For our OEM customers, commercial and military, we do not include this standard tolerance section in the quote, but request deviation approval for all changes from the drawing and any listed specifications. We do not accept the purchase order (at least in theory) until the deviation is approved, or the drawing is updated.

For all work that we subcontract out, our engineering group prepares the subcontract drawing with our requirements and holds the supplier responsible to meet those requirements or request a deviation before proceeding.

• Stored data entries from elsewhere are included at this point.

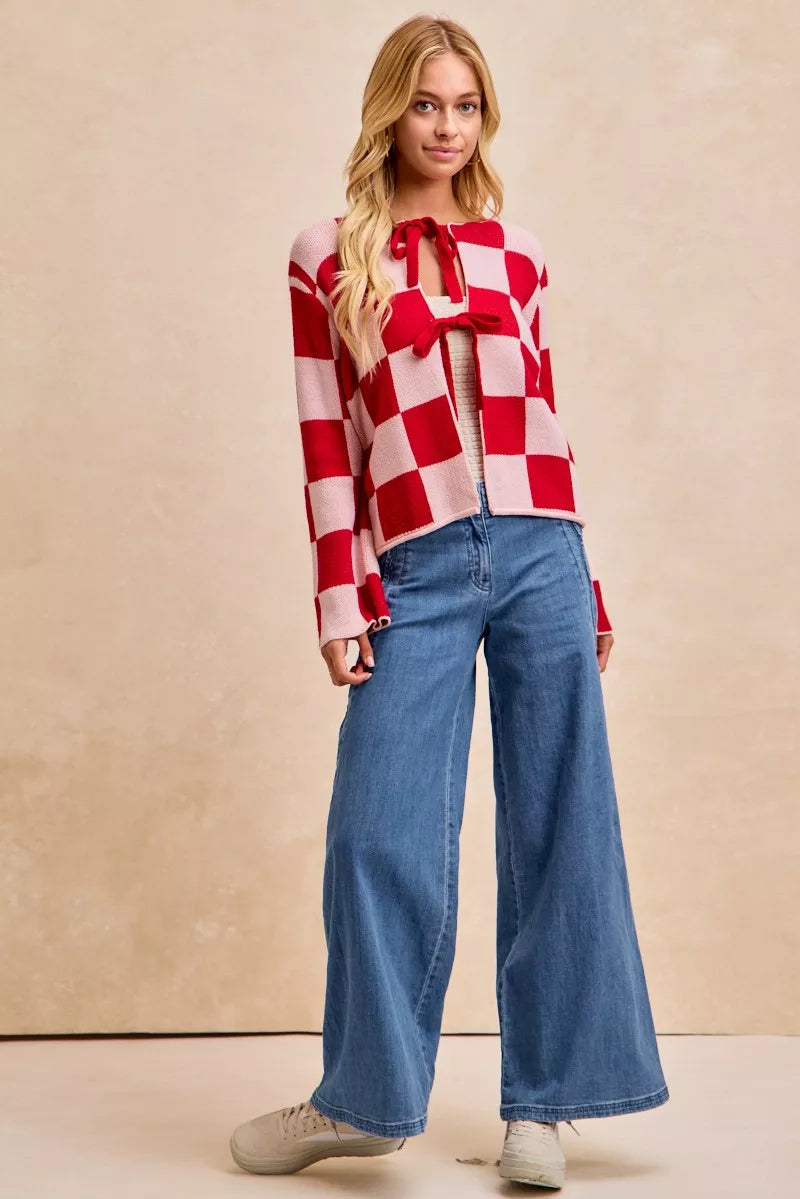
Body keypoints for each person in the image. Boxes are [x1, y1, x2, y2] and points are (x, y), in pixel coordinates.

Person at [230, 14, 669, 1188]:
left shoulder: (517, 253)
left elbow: (547, 422)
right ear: (389, 110)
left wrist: (589, 585)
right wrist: (339, 593)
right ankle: (362, 1096)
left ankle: (546, 1103)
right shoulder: (323, 254)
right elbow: (327, 440)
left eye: (465, 105)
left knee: (560, 820)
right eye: (426, 103)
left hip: (539, 551)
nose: (445, 126)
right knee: (377, 826)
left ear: (483, 119)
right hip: (414, 564)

This is a great improvement for us made in the last 5 years. Before that we were pretty much in the same situation you are in. We have not used drawing addendum's to address deviations. It sounds like an interesting way of documenting deviations; here we would rather update the drawing.

Regards, Diego
 
That has to be one of the worst dimensioned drawings I've ever seen (although it is physically possible to make, unlike some of the stuff we have had to fix when we acquired outside product lines). I'd fire who ever made it and anyone else in the approval/release chain. That's probably not going to happen plus you would then have to find competent people to replace them. I personally like the radius dimension to the centerline, good luck measuring that. While you can handle this with concessions or deviations, etc. that just adds more paperwork and opportunities for mistakes. I would start submitting engineering change requests one by one as each of these come up. I don't care what CAD system they are in, the drawing is a defining contract and needs to be correct.

One proactive thing you could try is getting the engineering department to change their part, assembly and drawing templates to make the default tolerances big enough to provide rational tolerances for non-critical parts like this. I'm a big advocate for large default tolerances.